Select an Initiative

Explore our work in Mechanistic Interpretability and Efficient Nano-LLMs.

Current AI development is hindered by an "observability crisis"; models are treated as opaque engines judged only by external output. We are building the sensors required to see inside.

The VSM Protocol

The Vector-Space-Mapping (VSM) Protocol is a diagnostic framework designed to function as a "Mechanistic Stethoscope" for Transformer models.

[attachment_0](attachment)

By treating the Transformer not just as a computational graph, but as a physical system or "Resonant Cavity", we can insert sensors to read the internal state of attention mechanisms in real-time. This allows us to move beyond simple loss metrics and observe the actual structural organization of the model's "mind" as it learns.

Focus & Specialization

Our research maps the internal state of a model onto a 2D state space defined by two fundamental qualities:

Coherence (Focus): A measure of confidence. Are the attention heads sharp and certain, or diffuse and confused?
Agreement (Specialization): A measure of diversity. Are the heads redundant, doing the same work? Or have they formed a "Team of Specialists," each covering a unique feature subspace?

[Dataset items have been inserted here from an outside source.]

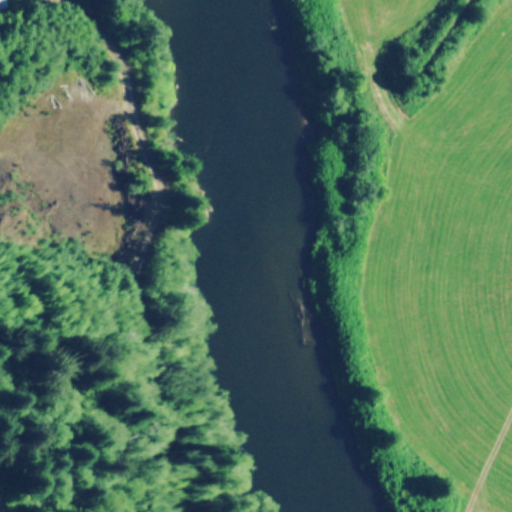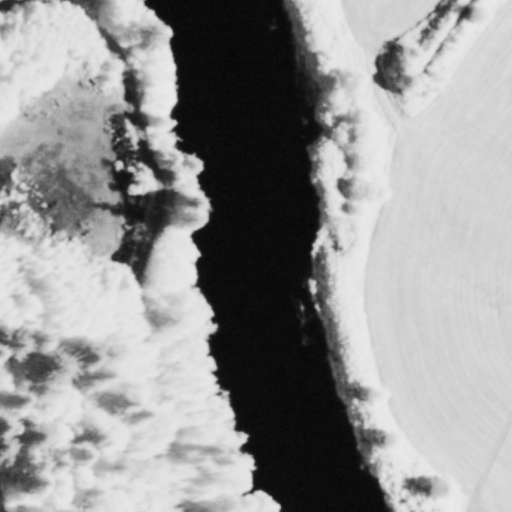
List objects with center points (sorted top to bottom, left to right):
building: (1, 3)
building: (1, 3)
crop: (417, 215)
river: (273, 256)
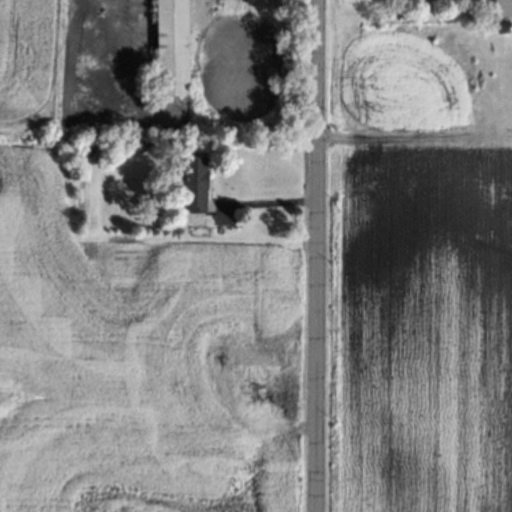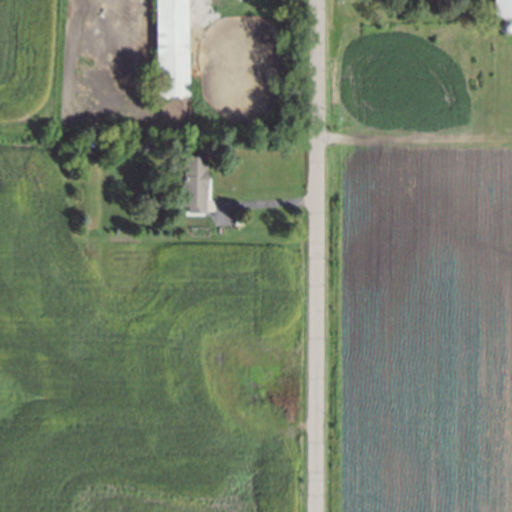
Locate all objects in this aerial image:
road: (196, 1)
building: (502, 8)
building: (501, 9)
building: (504, 29)
building: (171, 47)
building: (170, 49)
building: (194, 184)
building: (193, 185)
road: (313, 256)
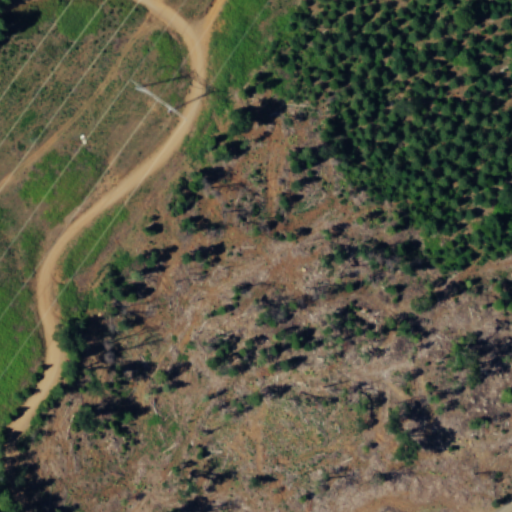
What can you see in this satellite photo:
power tower: (139, 89)
road: (146, 180)
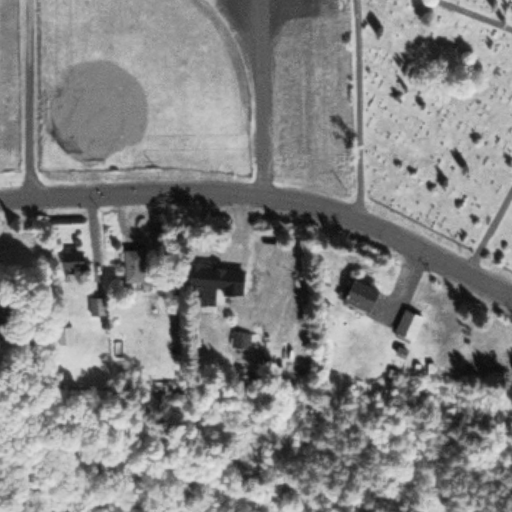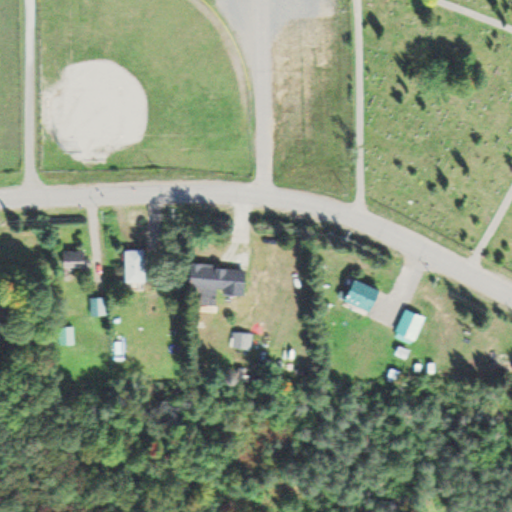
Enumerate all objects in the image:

We have quantitatively proven that untrained models begin in a state of "Synchronized Confusion" (High Agreement, Low Focus) and must break this symmetry to learn.

Project Janus

Project Janus is an engineering initiative to maximize the "Expressive Bandwidth" of small-parameter models (Nano-LLMs).

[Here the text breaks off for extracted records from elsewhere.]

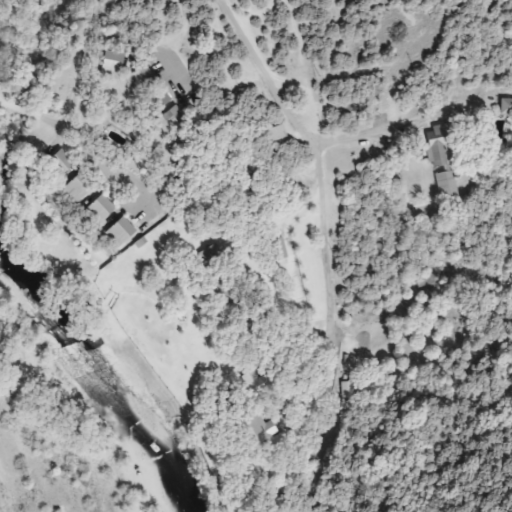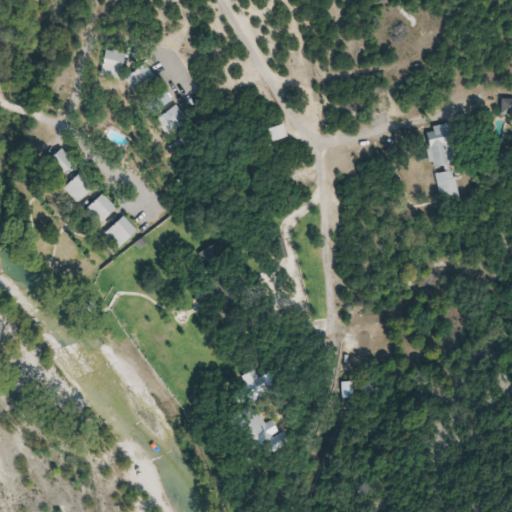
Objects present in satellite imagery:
building: (109, 64)
building: (138, 79)
building: (154, 99)
building: (171, 120)
building: (273, 133)
building: (439, 146)
building: (56, 164)
building: (446, 185)
building: (75, 187)
building: (97, 209)
building: (118, 232)
building: (349, 390)
building: (256, 391)
river: (106, 398)
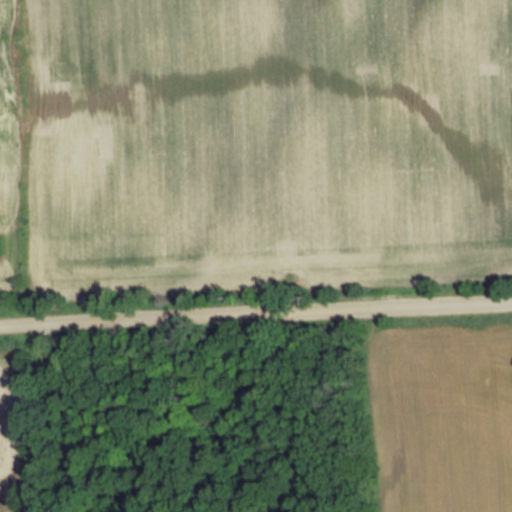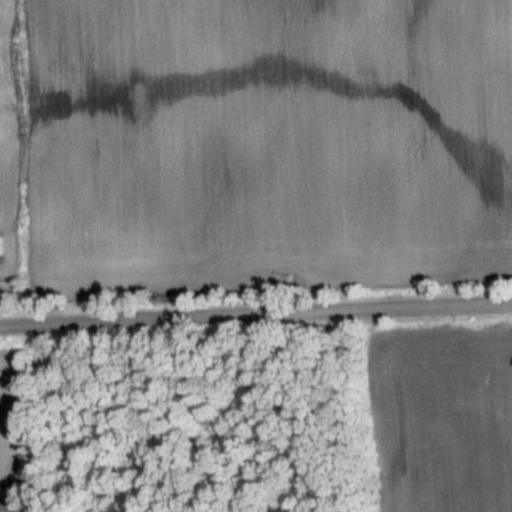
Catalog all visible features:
power tower: (0, 244)
road: (256, 313)
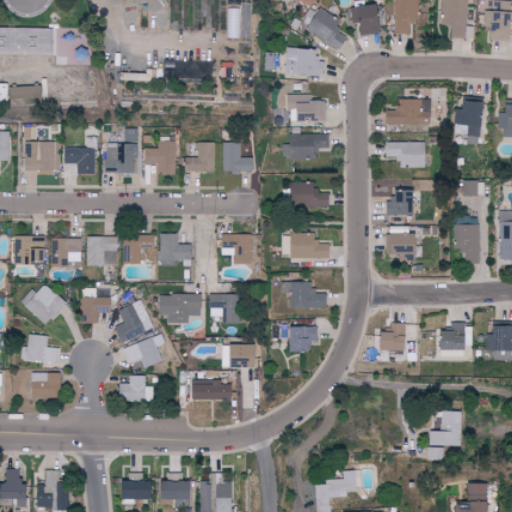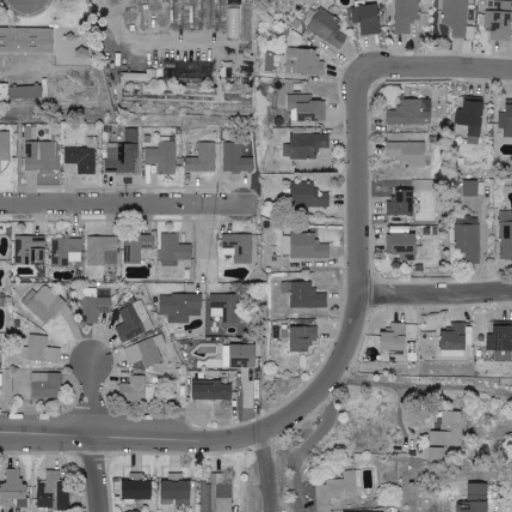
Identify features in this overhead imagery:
building: (403, 15)
building: (453, 17)
building: (364, 20)
building: (496, 21)
building: (324, 28)
road: (119, 38)
building: (24, 40)
building: (61, 61)
building: (300, 62)
road: (437, 68)
building: (186, 71)
building: (168, 74)
building: (137, 77)
building: (4, 91)
building: (24, 92)
building: (303, 108)
building: (408, 113)
building: (505, 118)
building: (467, 121)
building: (125, 136)
building: (4, 145)
building: (303, 146)
building: (406, 154)
building: (41, 157)
building: (161, 157)
building: (82, 158)
building: (119, 158)
building: (200, 159)
building: (232, 159)
building: (469, 189)
building: (304, 196)
road: (126, 203)
building: (399, 203)
building: (395, 230)
building: (504, 236)
building: (463, 240)
building: (399, 246)
building: (305, 247)
building: (134, 248)
building: (237, 248)
building: (170, 249)
building: (26, 250)
building: (99, 251)
building: (63, 252)
road: (435, 293)
building: (303, 296)
building: (41, 304)
building: (177, 307)
building: (224, 308)
building: (93, 309)
building: (132, 322)
building: (297, 338)
building: (449, 339)
building: (390, 340)
building: (39, 350)
building: (143, 352)
building: (411, 352)
building: (237, 356)
building: (0, 381)
building: (42, 385)
road: (421, 385)
building: (207, 390)
building: (135, 391)
road: (316, 393)
road: (94, 400)
road: (401, 416)
building: (447, 431)
building: (434, 454)
road: (267, 472)
road: (96, 474)
building: (13, 488)
building: (134, 488)
building: (335, 490)
building: (51, 493)
building: (173, 493)
building: (215, 494)
building: (471, 499)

Small models often suffer from "Attentional Collapse," where limited capacity leads to redundant feature learning. Janus aims to solve this by enforcing structural efficiency, allowing a 40M parameter model to punch far above its weight class.

"Janus achieves parity Loss with 28% less Redundancy."

Vector Space Homeostasis

We combat redundancy through a regularization technique called Vector Space Homeostasis.

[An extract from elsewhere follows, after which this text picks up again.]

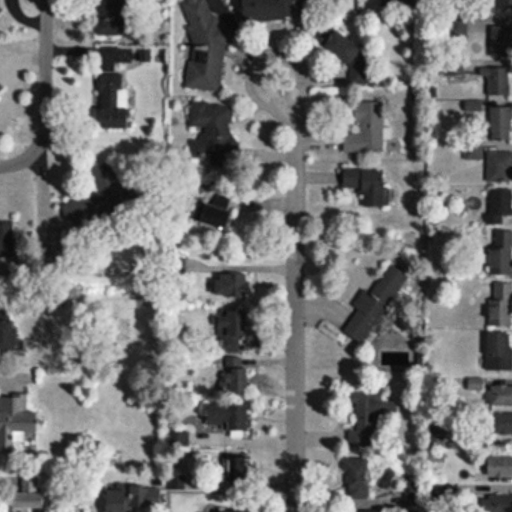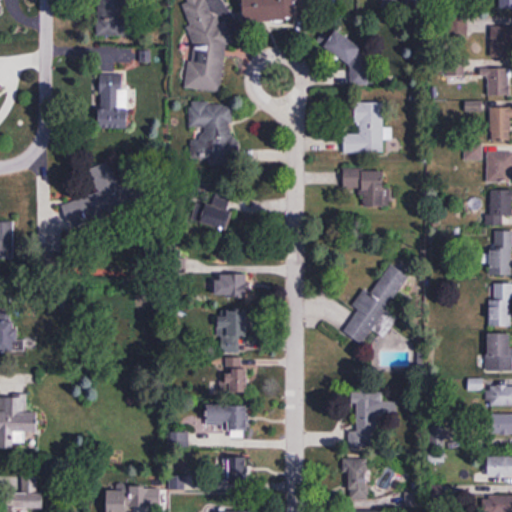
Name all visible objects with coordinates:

By applying a "Diversity Pressure" during training, we actively penalize feature correlation between attention heads. This forces the model to maintain orthogonality in its vector space, ensuring that every parameter contributes a unique, non-redundant value to the computation.

Modernized Chassis

To support these advanced dynamics, we abandoned legacy architectures in favor of a modernized "Janus Chassis".

This architecture is engineered for stability and geometric preservation. It utilizes components like Rotary Positional Embeddings (ROPE) to preserve vector geometry, and RMSNorm to ensure a clean signal space. This provides the stable environment necessary for our diversity pressure mechanisms to operate effectively.

Guided Training Dynamics

We do not believe in static training. Our protocols utilize dynamic pressure schedules that guide the model through distinct phases of development.

By strategically applying and releasing diversity pressure, we allow the model to first form primitive circuits, then force it to "workout" and differentiate its features, before finally cooling down to refine its predictive capabilities. This results in a "Break from Symmetry" that is significantly faster and more complete than standard training.